As a society, we are just beginning to take on board the huge importance of the insects that fertilise our flowering and fruiting plants: the widespread realisation only dates from a decade ago, when honeybee populations in the US started disintegrating in the mysterious malady known as colony collapse disorder.

Honeybees in the US have become far less important for producing honey than for pollinating the giant crops of intensive agriculture, such as the California almond orchards. A million beehives are shipped in every spring, as local insects are far too few or absent altogether, having been decimated by pesticides. The value of pollination to US farming as a whole has been estimated at $29bn (£19.5bn) annually (and at £200m per year for agriculture in Britain).

If we lose our pollinators, huge swathes of agriculture would collapse. All the world’s 350,000-plus species of flowering plants require pollination; about 10 per cent of them are pollinated by the wind, but the rest require a carrier to take pollen (in effect, the semen of the plant) from the male parts of one flower to the female parts of another, and so fertilise it. This carrier is nearly always an insect, although in the tropics it can be a hummingbird or even a bat.

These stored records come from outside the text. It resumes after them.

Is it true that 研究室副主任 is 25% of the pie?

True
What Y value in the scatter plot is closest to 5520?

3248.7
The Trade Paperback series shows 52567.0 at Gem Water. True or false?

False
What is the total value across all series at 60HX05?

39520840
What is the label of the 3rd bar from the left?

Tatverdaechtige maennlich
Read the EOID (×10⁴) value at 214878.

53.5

Many of us think of honeybees as the principal insect pollinators, but in truth they only represent a tiny fraction: bumblebees and other wild bees carry out about two-thirds of the pollinating in Britain, and if you’re in the countryside over Easter, you may spot them pollinating the early spring flowers.

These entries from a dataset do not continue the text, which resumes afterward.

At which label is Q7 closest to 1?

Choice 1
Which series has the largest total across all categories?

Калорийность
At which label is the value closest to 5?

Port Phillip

Bumblebees (with 25 species in Britain) are the easiest to see at the moment, as the big furry queens are visible now – they alone survive the winter and emerge to found new colonies every spring. But just as important are the solitary bees, which nest alone, and of which we have more than 250 species – more than all the species of our breeding birds.

You need to be a specialist to know them all, but the easiest to get acquainted with are the mining bees in the genus Andrena, which contains about 60 species, such as the early mining bee and the tawny mining bee. They’re hairy like bumblebees but much slimmer: I was watching Andrena bees last week busily collecting nectar and pollen from lesser celandine flowers, glossy bright yellow and among our earliest and commonest blooms (and an Andrena bee is also the pollinator of our rarest wild flower, the lady’s slipper orchid).

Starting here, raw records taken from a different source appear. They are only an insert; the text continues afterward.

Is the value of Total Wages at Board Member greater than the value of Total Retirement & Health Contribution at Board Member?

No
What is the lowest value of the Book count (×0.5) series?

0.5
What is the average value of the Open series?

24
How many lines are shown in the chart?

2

But there are many other insect pollinators of our wild and garden plants, from hoverflies to moths, and many of them are threatened, not least by pesticide use; so there was applause from many environmentalists last November when the Government – for the first time – set out a plan to protect them all.

The National Pollinator Strategy seeks to guarantee pollinators “food and a home”, and to find out how many there are (its initial estimate is 1,500) and to start to survey them, even though some critics think it is too complacent about the pesticide threat.

But Matt Shardlow, the chief executive of Buglife, the invertebrate conservation charity, thinks it is an important starting point, and I agree. In fact, I would go further: I think it is the single best thing the Coalition has done for the natural world.

Not that that’s saying much. The departing Government’s achievements in protecting nature are pretty meagre – which, as the election approaches, is a subject I will return to.